Collected data entries:
■ ■ ■ ■ ■

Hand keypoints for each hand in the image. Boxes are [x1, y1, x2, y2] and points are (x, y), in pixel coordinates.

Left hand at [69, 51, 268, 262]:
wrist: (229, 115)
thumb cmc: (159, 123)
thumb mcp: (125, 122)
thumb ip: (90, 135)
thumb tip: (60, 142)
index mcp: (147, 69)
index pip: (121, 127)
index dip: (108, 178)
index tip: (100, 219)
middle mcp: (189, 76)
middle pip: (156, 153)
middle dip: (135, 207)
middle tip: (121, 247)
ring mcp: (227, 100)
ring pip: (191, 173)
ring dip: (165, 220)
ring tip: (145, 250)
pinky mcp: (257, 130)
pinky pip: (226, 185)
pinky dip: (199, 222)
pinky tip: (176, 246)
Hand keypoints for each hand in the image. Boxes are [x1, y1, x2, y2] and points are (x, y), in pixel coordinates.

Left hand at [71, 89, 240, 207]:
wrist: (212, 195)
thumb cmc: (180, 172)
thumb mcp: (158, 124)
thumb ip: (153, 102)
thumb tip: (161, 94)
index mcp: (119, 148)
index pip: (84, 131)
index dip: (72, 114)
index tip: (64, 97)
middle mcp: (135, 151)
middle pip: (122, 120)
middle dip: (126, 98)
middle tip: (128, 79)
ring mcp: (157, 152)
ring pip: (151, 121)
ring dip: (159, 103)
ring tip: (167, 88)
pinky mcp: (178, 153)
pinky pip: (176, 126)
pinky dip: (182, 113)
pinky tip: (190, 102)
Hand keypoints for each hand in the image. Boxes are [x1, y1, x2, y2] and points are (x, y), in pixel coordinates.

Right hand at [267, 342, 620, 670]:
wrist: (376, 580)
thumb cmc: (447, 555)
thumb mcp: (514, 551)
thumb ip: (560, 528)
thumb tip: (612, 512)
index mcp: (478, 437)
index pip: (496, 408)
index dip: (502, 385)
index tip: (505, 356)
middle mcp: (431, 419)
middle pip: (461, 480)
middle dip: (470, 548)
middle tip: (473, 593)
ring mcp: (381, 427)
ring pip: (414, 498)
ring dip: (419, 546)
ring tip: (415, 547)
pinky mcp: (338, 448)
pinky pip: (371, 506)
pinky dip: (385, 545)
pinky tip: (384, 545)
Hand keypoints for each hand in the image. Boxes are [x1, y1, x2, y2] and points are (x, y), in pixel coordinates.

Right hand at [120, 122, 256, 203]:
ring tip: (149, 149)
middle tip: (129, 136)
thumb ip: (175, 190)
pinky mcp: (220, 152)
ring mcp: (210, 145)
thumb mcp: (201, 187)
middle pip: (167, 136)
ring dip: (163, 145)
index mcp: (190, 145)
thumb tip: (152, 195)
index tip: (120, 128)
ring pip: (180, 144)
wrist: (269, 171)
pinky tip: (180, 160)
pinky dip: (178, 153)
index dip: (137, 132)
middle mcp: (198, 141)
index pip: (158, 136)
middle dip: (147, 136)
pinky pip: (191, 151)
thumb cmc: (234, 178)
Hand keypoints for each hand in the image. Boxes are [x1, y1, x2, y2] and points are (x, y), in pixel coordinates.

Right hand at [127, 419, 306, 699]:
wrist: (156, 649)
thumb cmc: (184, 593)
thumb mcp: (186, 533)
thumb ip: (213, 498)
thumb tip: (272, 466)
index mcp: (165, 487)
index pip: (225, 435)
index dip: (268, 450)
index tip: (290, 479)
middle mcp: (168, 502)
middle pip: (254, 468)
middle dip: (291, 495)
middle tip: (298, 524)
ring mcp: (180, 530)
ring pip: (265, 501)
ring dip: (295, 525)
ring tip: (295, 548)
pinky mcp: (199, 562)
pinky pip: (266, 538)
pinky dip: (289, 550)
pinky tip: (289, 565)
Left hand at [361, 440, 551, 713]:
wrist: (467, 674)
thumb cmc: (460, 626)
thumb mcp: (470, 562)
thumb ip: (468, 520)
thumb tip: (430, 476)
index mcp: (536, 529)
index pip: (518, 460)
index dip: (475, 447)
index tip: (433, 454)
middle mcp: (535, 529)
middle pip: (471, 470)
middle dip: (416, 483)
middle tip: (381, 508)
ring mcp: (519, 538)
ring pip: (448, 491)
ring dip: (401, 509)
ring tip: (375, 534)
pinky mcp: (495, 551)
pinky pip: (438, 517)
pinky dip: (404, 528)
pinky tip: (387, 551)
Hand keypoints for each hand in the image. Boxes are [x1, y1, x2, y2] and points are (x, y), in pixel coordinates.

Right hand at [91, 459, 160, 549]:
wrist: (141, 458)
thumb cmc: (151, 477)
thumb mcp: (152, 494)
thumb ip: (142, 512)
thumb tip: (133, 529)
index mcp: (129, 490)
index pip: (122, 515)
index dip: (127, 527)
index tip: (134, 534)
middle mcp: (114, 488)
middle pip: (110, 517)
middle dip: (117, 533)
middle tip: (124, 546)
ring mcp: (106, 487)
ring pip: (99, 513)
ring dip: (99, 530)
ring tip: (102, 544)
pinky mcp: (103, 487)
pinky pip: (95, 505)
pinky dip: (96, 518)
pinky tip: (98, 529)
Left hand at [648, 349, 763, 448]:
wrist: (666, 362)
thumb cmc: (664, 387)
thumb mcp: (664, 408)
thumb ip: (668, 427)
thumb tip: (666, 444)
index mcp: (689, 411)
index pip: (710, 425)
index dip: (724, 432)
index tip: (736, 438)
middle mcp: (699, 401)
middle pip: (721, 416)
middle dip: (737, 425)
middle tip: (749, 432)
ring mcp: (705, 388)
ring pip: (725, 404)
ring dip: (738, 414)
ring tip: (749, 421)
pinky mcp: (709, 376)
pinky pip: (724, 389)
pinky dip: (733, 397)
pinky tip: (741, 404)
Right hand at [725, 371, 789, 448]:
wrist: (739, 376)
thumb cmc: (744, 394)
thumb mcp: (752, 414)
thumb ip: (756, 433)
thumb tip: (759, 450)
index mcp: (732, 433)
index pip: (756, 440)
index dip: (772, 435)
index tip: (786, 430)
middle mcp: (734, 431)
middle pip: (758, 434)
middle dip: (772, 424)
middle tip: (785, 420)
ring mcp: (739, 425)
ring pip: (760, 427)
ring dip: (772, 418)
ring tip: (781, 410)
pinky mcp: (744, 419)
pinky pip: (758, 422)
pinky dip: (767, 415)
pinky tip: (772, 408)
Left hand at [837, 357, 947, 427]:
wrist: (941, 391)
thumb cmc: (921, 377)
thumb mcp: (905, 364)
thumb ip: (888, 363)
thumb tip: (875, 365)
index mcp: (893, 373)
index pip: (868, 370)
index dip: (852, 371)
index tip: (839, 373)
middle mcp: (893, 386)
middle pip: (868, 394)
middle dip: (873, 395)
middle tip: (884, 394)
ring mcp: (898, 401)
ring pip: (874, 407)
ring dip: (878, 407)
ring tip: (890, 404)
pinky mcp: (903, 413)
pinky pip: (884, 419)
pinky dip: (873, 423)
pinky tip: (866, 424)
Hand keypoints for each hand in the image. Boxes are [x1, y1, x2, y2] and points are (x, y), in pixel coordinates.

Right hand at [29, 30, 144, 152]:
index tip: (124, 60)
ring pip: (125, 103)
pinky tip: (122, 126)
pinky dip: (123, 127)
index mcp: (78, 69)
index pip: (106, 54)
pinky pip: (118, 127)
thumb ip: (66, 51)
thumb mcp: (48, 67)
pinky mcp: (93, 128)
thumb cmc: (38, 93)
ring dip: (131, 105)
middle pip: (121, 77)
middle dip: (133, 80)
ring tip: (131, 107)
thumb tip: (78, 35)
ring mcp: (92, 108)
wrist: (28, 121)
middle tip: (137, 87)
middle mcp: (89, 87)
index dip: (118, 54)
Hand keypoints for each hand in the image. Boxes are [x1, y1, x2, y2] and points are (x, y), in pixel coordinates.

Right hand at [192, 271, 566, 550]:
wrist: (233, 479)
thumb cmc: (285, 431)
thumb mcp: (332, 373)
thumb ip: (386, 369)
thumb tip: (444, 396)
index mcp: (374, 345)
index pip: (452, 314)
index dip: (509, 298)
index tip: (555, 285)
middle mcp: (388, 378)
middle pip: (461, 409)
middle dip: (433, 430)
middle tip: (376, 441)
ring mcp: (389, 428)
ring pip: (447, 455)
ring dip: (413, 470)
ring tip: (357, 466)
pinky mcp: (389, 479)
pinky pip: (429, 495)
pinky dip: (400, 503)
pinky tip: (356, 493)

■ ■ ■ ■ ■

* AIM OF THE EXERCISE *
In the records above, find the line with "index tip: (134, 534)"; write out exactly that line and each one after it, stopping after the line with "middle tip: (884, 394)".

* RESPONSE TO THIS TASK *
index tip: (134, 534)
middle mcp: (114, 488)
middle pip: (110, 517)
middle dip: (117, 533)
middle tip: (124, 546)
ring mcp: (106, 487)
ring pip: (99, 513)
ring dip: (99, 530)
ring tip: (102, 544)
pinky mcp: (103, 487)
pinky pip: (95, 505)
pinky dip: (96, 518)
pinky tip: (98, 529)
Left hand at [648, 349, 763, 448]:
wrist: (666, 362)
thumb cmc: (664, 387)
thumb mcp: (664, 408)
thumb ip: (668, 427)
thumb tip: (666, 444)
index mcp: (689, 411)
index pip: (710, 425)
index dip: (724, 432)
index tip: (736, 438)
middle mcp: (699, 401)
middle pip: (721, 416)
middle dip: (737, 425)
middle tip: (749, 432)
ring mcp: (705, 388)
ring pip: (725, 404)
ring dip: (738, 414)
ring tip: (749, 421)
pinky mcp: (709, 376)
pinky pip: (724, 389)
pinky dip: (733, 397)
pinky tip: (741, 404)
Right hand at [725, 371, 789, 448]:
wrist: (739, 376)
thumb cmc: (744, 394)
thumb mcp: (752, 414)
thumb ip: (756, 433)
thumb tip: (759, 450)
index mcp: (732, 433)
index pip: (756, 440)
index dip: (772, 435)
index tip: (786, 430)
middle mcp: (734, 431)
middle pip: (758, 434)
middle dip: (772, 424)
middle tip: (785, 420)
ring mcp: (739, 425)
ring pip: (760, 427)
ring dip: (772, 418)
ring tip: (781, 410)
pinky mcp: (744, 419)
pinky pip: (758, 422)
pinky dip: (767, 415)
pinky tip: (772, 408)
Left hand at [837, 357, 947, 427]:
wrist: (941, 391)
thumb cmc: (921, 377)
thumb mcp: (905, 364)
thumb ip: (888, 363)
thumb tip: (875, 365)
index mcp: (893, 373)
index pip: (868, 370)
index dip: (852, 371)
index tip: (839, 373)
middle mcp: (893, 386)
middle pip: (868, 394)
middle dip: (873, 395)
middle tip: (884, 394)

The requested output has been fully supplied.